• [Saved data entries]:
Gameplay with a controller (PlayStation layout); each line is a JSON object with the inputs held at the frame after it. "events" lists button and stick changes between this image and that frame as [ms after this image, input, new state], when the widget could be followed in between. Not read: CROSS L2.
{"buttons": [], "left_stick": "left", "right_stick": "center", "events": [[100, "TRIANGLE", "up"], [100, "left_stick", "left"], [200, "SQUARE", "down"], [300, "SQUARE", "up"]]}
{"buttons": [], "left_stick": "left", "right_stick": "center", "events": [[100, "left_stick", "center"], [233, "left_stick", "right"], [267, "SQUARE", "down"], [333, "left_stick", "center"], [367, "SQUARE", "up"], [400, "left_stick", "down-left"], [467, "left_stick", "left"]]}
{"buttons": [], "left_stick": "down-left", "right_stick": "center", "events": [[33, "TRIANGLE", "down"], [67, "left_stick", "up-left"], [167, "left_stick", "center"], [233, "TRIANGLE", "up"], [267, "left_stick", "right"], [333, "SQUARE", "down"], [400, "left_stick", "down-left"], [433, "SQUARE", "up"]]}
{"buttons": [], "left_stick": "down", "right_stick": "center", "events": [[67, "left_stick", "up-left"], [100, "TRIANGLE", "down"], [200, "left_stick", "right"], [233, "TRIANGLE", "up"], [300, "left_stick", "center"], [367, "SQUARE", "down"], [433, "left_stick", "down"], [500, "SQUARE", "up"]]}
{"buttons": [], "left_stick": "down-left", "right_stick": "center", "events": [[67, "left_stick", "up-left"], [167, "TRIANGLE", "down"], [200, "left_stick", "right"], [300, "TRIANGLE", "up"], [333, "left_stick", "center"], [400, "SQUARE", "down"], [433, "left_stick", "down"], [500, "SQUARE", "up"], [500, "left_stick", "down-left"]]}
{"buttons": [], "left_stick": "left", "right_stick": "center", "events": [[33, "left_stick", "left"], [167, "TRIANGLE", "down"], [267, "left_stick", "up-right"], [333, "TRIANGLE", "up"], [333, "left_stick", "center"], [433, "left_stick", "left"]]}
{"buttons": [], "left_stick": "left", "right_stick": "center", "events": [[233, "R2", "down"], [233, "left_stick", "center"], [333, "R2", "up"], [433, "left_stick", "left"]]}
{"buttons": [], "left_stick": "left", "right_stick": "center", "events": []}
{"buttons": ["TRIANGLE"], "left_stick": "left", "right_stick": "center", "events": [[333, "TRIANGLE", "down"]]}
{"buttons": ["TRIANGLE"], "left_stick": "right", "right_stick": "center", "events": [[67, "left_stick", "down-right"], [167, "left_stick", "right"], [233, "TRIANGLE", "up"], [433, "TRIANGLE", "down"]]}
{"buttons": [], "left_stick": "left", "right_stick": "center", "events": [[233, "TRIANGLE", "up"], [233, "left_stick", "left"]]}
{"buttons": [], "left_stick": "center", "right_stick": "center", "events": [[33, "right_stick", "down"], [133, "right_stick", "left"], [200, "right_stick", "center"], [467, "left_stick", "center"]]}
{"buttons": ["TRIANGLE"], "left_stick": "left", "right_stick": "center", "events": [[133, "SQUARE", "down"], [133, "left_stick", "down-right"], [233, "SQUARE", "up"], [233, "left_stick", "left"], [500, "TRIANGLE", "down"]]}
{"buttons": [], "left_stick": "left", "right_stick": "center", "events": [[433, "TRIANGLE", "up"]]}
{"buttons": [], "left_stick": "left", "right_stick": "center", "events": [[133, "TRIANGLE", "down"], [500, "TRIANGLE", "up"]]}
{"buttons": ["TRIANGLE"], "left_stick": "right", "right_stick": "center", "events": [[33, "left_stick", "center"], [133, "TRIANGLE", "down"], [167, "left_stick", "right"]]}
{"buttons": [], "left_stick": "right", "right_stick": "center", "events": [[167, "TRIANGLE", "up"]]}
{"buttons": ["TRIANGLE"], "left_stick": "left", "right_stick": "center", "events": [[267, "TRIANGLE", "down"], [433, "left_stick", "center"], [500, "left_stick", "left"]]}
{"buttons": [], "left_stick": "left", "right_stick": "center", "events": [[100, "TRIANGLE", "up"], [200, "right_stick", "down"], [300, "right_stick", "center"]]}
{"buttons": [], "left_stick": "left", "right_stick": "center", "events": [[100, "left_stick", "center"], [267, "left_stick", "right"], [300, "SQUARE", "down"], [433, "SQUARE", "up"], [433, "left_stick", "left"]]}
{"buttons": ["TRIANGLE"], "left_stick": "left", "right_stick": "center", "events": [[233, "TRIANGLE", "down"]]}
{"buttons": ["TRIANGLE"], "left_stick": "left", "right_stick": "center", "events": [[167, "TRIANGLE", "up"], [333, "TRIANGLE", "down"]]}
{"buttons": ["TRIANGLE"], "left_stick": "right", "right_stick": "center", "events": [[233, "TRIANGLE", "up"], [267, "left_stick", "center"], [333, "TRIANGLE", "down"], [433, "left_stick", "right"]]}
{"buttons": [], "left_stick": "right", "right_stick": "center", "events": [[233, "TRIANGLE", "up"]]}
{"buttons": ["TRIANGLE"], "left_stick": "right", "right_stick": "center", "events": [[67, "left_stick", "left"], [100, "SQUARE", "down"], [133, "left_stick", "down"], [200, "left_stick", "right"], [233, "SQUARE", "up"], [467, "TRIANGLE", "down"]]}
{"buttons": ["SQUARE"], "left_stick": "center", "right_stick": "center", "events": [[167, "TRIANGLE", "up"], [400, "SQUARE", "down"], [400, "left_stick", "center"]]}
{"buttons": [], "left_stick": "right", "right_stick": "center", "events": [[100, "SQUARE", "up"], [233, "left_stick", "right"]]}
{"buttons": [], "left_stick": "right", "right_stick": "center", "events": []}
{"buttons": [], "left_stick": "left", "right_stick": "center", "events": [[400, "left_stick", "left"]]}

• [WORK INSTRUCTION]: Return each record exactly as given.

• [OUTPUT FOR THIS EXERCISE]:
Gameplay with a controller (PlayStation layout); each line is a JSON object with the inputs held at the frame after it. "events" lists button and stick changes between this image and that frame as [ms after this image, input, new state], when the widget could be followed in between. Not read: CROSS L2.
{"buttons": [], "left_stick": "left", "right_stick": "center", "events": [[100, "TRIANGLE", "up"], [100, "left_stick", "left"], [200, "SQUARE", "down"], [300, "SQUARE", "up"]]}
{"buttons": [], "left_stick": "left", "right_stick": "center", "events": [[100, "left_stick", "center"], [233, "left_stick", "right"], [267, "SQUARE", "down"], [333, "left_stick", "center"], [367, "SQUARE", "up"], [400, "left_stick", "down-left"], [467, "left_stick", "left"]]}
{"buttons": [], "left_stick": "down-left", "right_stick": "center", "events": [[33, "TRIANGLE", "down"], [67, "left_stick", "up-left"], [167, "left_stick", "center"], [233, "TRIANGLE", "up"], [267, "left_stick", "right"], [333, "SQUARE", "down"], [400, "left_stick", "down-left"], [433, "SQUARE", "up"]]}
{"buttons": [], "left_stick": "down", "right_stick": "center", "events": [[67, "left_stick", "up-left"], [100, "TRIANGLE", "down"], [200, "left_stick", "right"], [233, "TRIANGLE", "up"], [300, "left_stick", "center"], [367, "SQUARE", "down"], [433, "left_stick", "down"], [500, "SQUARE", "up"]]}
{"buttons": [], "left_stick": "down-left", "right_stick": "center", "events": [[67, "left_stick", "up-left"], [167, "TRIANGLE", "down"], [200, "left_stick", "right"], [300, "TRIANGLE", "up"], [333, "left_stick", "center"], [400, "SQUARE", "down"], [433, "left_stick", "down"], [500, "SQUARE", "up"], [500, "left_stick", "down-left"]]}
{"buttons": [], "left_stick": "left", "right_stick": "center", "events": [[33, "left_stick", "left"], [167, "TRIANGLE", "down"], [267, "left_stick", "up-right"], [333, "TRIANGLE", "up"], [333, "left_stick", "center"], [433, "left_stick", "left"]]}
{"buttons": [], "left_stick": "left", "right_stick": "center", "events": [[233, "R2", "down"], [233, "left_stick", "center"], [333, "R2", "up"], [433, "left_stick", "left"]]}
{"buttons": [], "left_stick": "left", "right_stick": "center", "events": []}
{"buttons": ["TRIANGLE"], "left_stick": "left", "right_stick": "center", "events": [[333, "TRIANGLE", "down"]]}
{"buttons": ["TRIANGLE"], "left_stick": "right", "right_stick": "center", "events": [[67, "left_stick", "down-right"], [167, "left_stick", "right"], [233, "TRIANGLE", "up"], [433, "TRIANGLE", "down"]]}
{"buttons": [], "left_stick": "left", "right_stick": "center", "events": [[233, "TRIANGLE", "up"], [233, "left_stick", "left"]]}
{"buttons": [], "left_stick": "center", "right_stick": "center", "events": [[33, "right_stick", "down"], [133, "right_stick", "left"], [200, "right_stick", "center"], [467, "left_stick", "center"]]}
{"buttons": ["TRIANGLE"], "left_stick": "left", "right_stick": "center", "events": [[133, "SQUARE", "down"], [133, "left_stick", "down-right"], [233, "SQUARE", "up"], [233, "left_stick", "left"], [500, "TRIANGLE", "down"]]}
{"buttons": [], "left_stick": "left", "right_stick": "center", "events": [[433, "TRIANGLE", "up"]]}
{"buttons": [], "left_stick": "left", "right_stick": "center", "events": [[133, "TRIANGLE", "down"], [500, "TRIANGLE", "up"]]}
{"buttons": ["TRIANGLE"], "left_stick": "right", "right_stick": "center", "events": [[33, "left_stick", "center"], [133, "TRIANGLE", "down"], [167, "left_stick", "right"]]}
{"buttons": [], "left_stick": "right", "right_stick": "center", "events": [[167, "TRIANGLE", "up"]]}
{"buttons": ["TRIANGLE"], "left_stick": "left", "right_stick": "center", "events": [[267, "TRIANGLE", "down"], [433, "left_stick", "center"], [500, "left_stick", "left"]]}
{"buttons": [], "left_stick": "left", "right_stick": "center", "events": [[100, "TRIANGLE", "up"], [200, "right_stick", "down"], [300, "right_stick", "center"]]}
{"buttons": [], "left_stick": "left", "right_stick": "center", "events": [[100, "left_stick", "center"], [267, "left_stick", "right"], [300, "SQUARE", "down"], [433, "SQUARE", "up"], [433, "left_stick", "left"]]}
{"buttons": ["TRIANGLE"], "left_stick": "left", "right_stick": "center", "events": [[233, "TRIANGLE", "down"]]}
{"buttons": ["TRIANGLE"], "left_stick": "left", "right_stick": "center", "events": [[167, "TRIANGLE", "up"], [333, "TRIANGLE", "down"]]}
{"buttons": ["TRIANGLE"], "left_stick": "right", "right_stick": "center", "events": [[233, "TRIANGLE", "up"], [267, "left_stick", "center"], [333, "TRIANGLE", "down"], [433, "left_stick", "right"]]}
{"buttons": [], "left_stick": "right", "right_stick": "center", "events": [[233, "TRIANGLE", "up"]]}
{"buttons": ["TRIANGLE"], "left_stick": "right", "right_stick": "center", "events": [[67, "left_stick", "left"], [100, "SQUARE", "down"], [133, "left_stick", "down"], [200, "left_stick", "right"], [233, "SQUARE", "up"], [467, "TRIANGLE", "down"]]}
{"buttons": ["SQUARE"], "left_stick": "center", "right_stick": "center", "events": [[167, "TRIANGLE", "up"], [400, "SQUARE", "down"], [400, "left_stick", "center"]]}
{"buttons": [], "left_stick": "right", "right_stick": "center", "events": [[100, "SQUARE", "up"], [233, "left_stick", "right"]]}
{"buttons": [], "left_stick": "right", "right_stick": "center", "events": []}
{"buttons": [], "left_stick": "left", "right_stick": "center", "events": [[400, "left_stick", "left"]]}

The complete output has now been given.